Peal the watermelon, and cut into approximately 4cm / 1½ inch triangular chunks, removing as many pips as possible. Cut the feta into similar sizes and put them both into a large, wide shallow bowl. Tear off sprigs of parsley so that it is used like a salad leaf, rather than a garnish, and add to the bowl along with the chopped mint.
Pour the onions, with the juice over the salad in the bowl, add the oil and olives. Gently toss the salad so as not to break up the feta and melon. Add freshly ground black pepper and taste to see whether you need to add more lime juice.

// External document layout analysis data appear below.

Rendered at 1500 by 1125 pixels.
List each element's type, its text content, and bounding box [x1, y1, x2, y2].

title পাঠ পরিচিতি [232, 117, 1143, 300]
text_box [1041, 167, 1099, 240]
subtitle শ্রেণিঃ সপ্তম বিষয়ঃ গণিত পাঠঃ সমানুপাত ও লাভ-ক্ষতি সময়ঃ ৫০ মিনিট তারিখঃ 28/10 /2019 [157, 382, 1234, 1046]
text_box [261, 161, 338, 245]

This is a very pretty salad which worked well to add a touch of red to our white Christmas – and is so easy to make which is belied by the really interesting combination of flavours: it’s all about getting the proportions right. I’ve done it both with and without mint which has been equally acceptable.
Roasted Carrot Salad
A raw carrot salad with dill was also supposed to have featured on the Christmas menu. Until The Husband discovered that the gardener had “weeded” the dill that he had been carefully nurturing. Needless to say, “we” were not amused, so with plan B underway, it had to be “plan Z”. A few recipes were reviewed, The Husband consulted; Roasted Carrot Salad was selected. I had to make some adaptations. These and what I’ve subsequently done, come after the original recipe by Morgan Nowicki:
2 pounds (1,8kg) carrots, peeled and thinly sliced on the diagonal
1/2 cup slivered almonds
2 cloves garlic, minced
1/4 cup extra-virgin olive oil
salt and ground black pepper to taste
1 teaspoon honey
1 tablespoon cider vinegar
1/3 cup dried cranberries
1 (4 oz) package crumbled Danish blue cheese
2 cups arugula (rocket)
What to do
Preheat an oven to 400ºF (200ºC).
Combine the carrots, almonds, and garlic in a mixing bowl. Drizzle with the olive oil, then season to taste with salt and pepper. Spread out onto an ungreased baking sheet.

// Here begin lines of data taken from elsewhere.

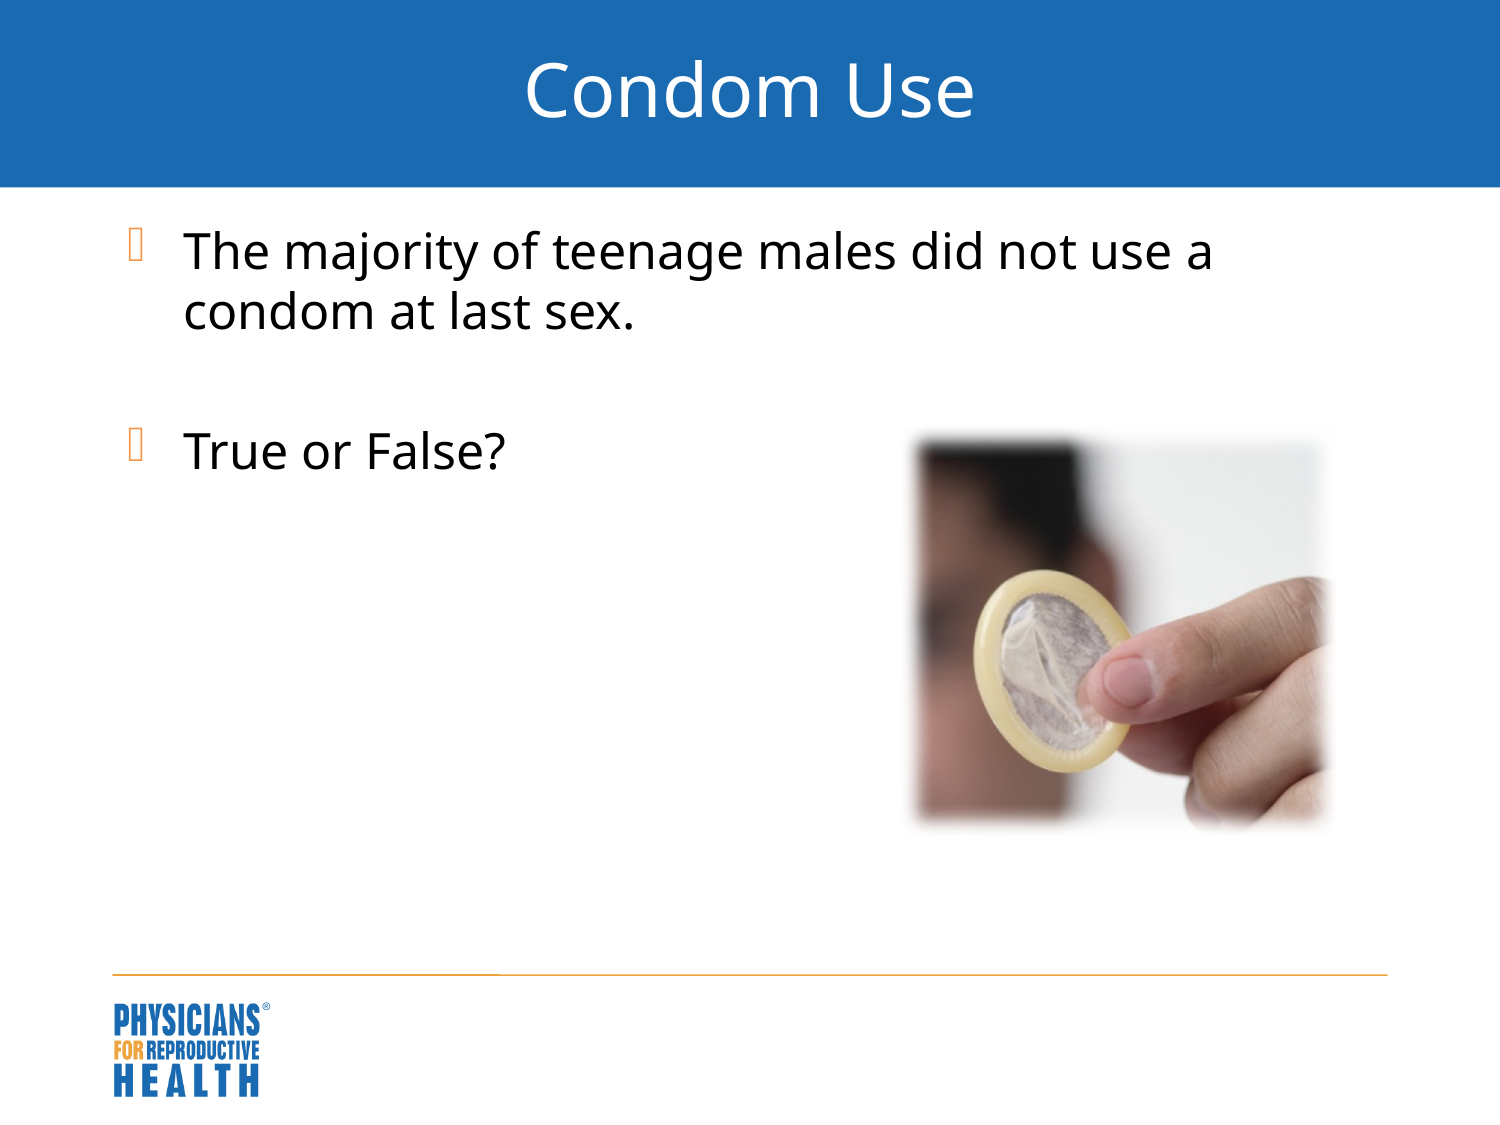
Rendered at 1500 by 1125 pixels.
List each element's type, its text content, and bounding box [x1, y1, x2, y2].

list The majority of teenage males did not use a condom at last sex. True or False? [112, 212, 1388, 913]
picture [899, 424, 1338, 838]
picture [112, 999, 263, 1100]
title Condom Use [75, 12, 1425, 163]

Bake the carrots until soft and the edges turn brown, about 30 minutes. Remove and allow to cool to room temperature.
Once cool, return the carrots to the mixing bowl, and drizzle with honey and vinegar; toss until coated. Add the cranberries and blue cheese; toss again until evenly mixed. Combine with the arugula and serve immediately.
What I did
Because I didn’t have almonds or cranberries, I omitted the latter and substituted the almonds with pumpkin seeds. I also elected to roast the carrots in larger chunks – either whole or cut longitudinally and the cloves of garlic were roasted, whole.** I also elected not to toss the rocket leaves with the carrots, but rather to present them on a bed of rocket.

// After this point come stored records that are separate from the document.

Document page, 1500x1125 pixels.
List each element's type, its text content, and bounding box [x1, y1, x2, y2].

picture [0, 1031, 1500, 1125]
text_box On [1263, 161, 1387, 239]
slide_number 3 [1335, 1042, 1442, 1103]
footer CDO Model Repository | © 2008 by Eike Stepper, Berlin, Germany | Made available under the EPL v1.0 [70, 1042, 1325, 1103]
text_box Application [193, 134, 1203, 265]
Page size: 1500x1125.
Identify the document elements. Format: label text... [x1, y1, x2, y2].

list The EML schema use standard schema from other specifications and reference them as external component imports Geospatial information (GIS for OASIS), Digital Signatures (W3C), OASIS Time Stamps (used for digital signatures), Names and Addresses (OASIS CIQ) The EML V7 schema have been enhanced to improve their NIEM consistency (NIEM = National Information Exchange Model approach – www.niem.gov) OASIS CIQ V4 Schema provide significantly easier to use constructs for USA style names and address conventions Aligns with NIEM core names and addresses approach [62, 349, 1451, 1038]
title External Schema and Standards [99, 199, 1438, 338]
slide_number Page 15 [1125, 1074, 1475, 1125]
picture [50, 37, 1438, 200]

The result was acceptable, but more acceptable, was the second time I made this, when I –
- par-boiled and then roasted the whole carrots and
- substituted the almonds with crushed macadamian nuts which were roasted with the carrots and garlic.
On this occasion, and because I knew that I’d roasted more than we needed, I simply plated the carrots with the cheese and served the leaves separately. The carrots we didn’t eat, kept well in the fridge for another meal.
And now, it’s back to the weather…
Certain parts of South Africa are in the throes of a drought; some say that it’s the worst in 20 years, others 50. Either way, the figure is moot when some farmers haven’t been able to plant crops and the maize harvest will be the lowest for 20 years. Farmers unable to feed their livestock, are sending animals to other provinces and suitable grazing, or to slaughter. There are towns without water and which are being supplied by generous members of the public. So meat, for the moment is cheap, but when that’s gone, that and all other food prices will skyrocket. Not helped by our currency with is currently sailing through the doldrums.
So, this, the heat and an abundance of tomatoes, and other crops coming, all mean that our salad days are set to continue.
* Data supplied by The Husband who diligently records the daily maximum and minimum temperatures and the rainfall.
** Roasting minced/crushed garlic can end up with it being overdone and bitter. Rather roast the cloves whole and then squeeze out the creamy garlic and mix it in with the dressing/liquids to drizzle over the salad.